Amazon adds cookies when you browse them to assure you work though a browser (just go into browsers developer mode and look at application/Cookies)

If you use requests directly it will not return any cookies:

#!/usr/bin/env python3
import requests
s = requests.Session()
headers = {'User-Agent': 'Mozilla/5.0 (Windows NT 10.0; Win64; x64) AppleWebKit/537.36 (KHTML, like Gecko) Chrome/115.0.0.0 Safari/537.36'}
url = "https://www.amazon.com/-/es/Revlon-One-Step-Volumizer-PLUS/dp/B096SVJZSW/?_encoding=UTF8&content-id=amzn1.sym.3f4ca281-e55c-46d1-9425-fb252d20366f&ref_=pd_gw_exports_top_sellers_unrec"
r = s.get(url, headers=headers)
print(s.cookies.get_dict())

{}

So amazon has something in place to prevent python requests to work, even if you manipulate User-Agent.

Options:

1 - Amazon has a price api - https://developer-docs.amazon.com/sp-api/docs/product-pricing-api-v0-reference#getpricing with 0.5 queries per sec max rate in free usage plan. But this is recommended compared to a slow browser.

2 - You can use browsers, it is rather slow. But working with playwright is so fun:

#!/usr/bin/env python3
import time
from playwright.sync_api import sync_playwright

url = "https://www.amazon.com/-/es/Revlon-One-Step-Volumizer-PLUS/dp/B096SVJZSW/?_encoding=UTF8&content-id=amzn1.sym.3f4ca281-e55c-46d1-9425-fb252d20366f&ref_=pd_gw_exports_top_sellers_unrec"

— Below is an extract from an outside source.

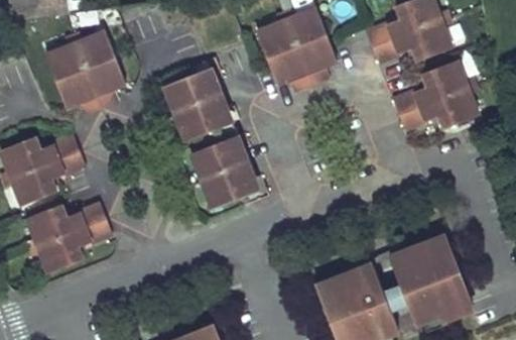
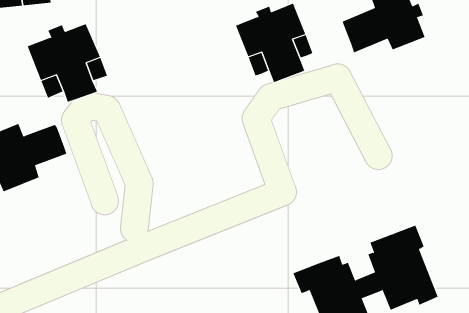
building: [394,60,480,129] -> none
building: [163,61,260,209] -> none
building: [25,202,114,272] -> none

with sync_playwright() as p:
    t0 = time.time()
    browser = p.chromium.launch(headless=True) # just so you know how to get it headfull for debugging
    page = browser.new_page()
    page.goto(url)
    #print(page.title())
    price = page.locator("(//span[@class='a-price a-text-price']/span[@class='a-offscreen'])[1]").text_content()
    print(f"{price} in {time.time()-t0:.2f}sec")
    #page.pause() #do not close browser in full mode for debug
    browser.close()

US$39.97 in 10.26sec

https://playwright.dev/python/